Ina Garten

Dame Stephanie Shirley

After watching her engaging and humorous TED talk, I was later surprised to learn that Dame Stephanie Shirley had to work hard at improving her public speaking skills. In the process of learning about this extraordinary woman, I realize that she has worked hard at nearly every aspect of her life to craft, as she put it, “a life that was worth saving.”

Shirley is a refugee, one of the 10,000 Jewish children rescued from the Nazis in 1939 Vienna by the Kindertransport. The Kindertransport was put together by a group of British citizens who pooled their resources to save the lives of children under threat of extermination by the Nazis. Shirley’s survival has benefited the British people many times over. Frustrated by the lack of opportunity for brilliant women in the nascent computer industry, Shirley started a business in software development that employed under and often unemployed women who could work from home at jobs normally closed to them. The business grew to eventually employ  8,500 people and generate billions of pounds of revenue. She translated her profits from the business into philanthropy that often specifically benefited the autistic community in Britain and eventually around the world. She suffered a nervous breakdown in her forties and was forced to make major life changes that broke her heart but later led to vast improvements in how people with autism were housed and educated in Britain.

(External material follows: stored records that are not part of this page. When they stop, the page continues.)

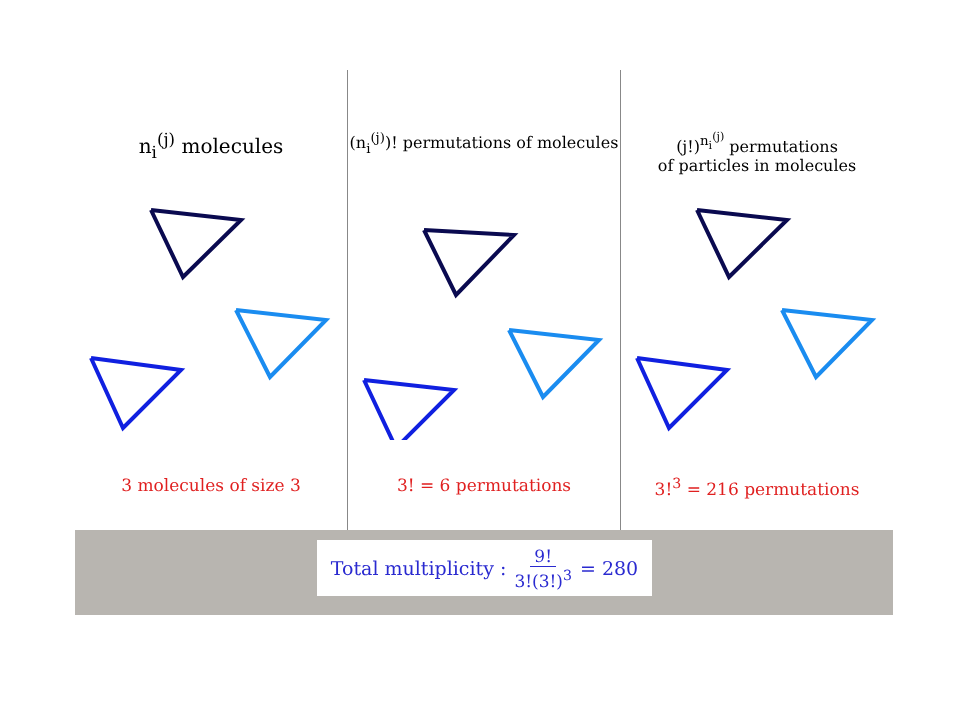n<sub>i</sub><sup>(j)</sup> molecules
3 molecules of size 3
(n<sub>i</sub><sup>(j)</sup>)! permutations of molecules
3! = 6 permutations
(j!)<sup>n<sub>i</sub><sup>(j)</sup></sup> permutations
of particles in molecules
3!<sup>3</sup> = 216 permutations
Total multiplicity : 9! 3!(3!)<sup>3</sup> = 280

Shirley’s has been a life where she translated her personal struggles and difficulties into benefits for others who have found themselves in situations similar to hers. Also, she has had a sharp sense of humor throughout. Early in the life of her business, when people ignored letters of inquiry from Stephanie Shirley, she simply signed her name Steve.

It worked. Being flexible and willing to work with what was available then change the culture so no one else would have to go through what she went through has been a hallmark of Shirley’s life and work.

The world is a much better place for having Dame Stephanie Shirley in it and that is all thanks to the people who used their limited resources to save her life.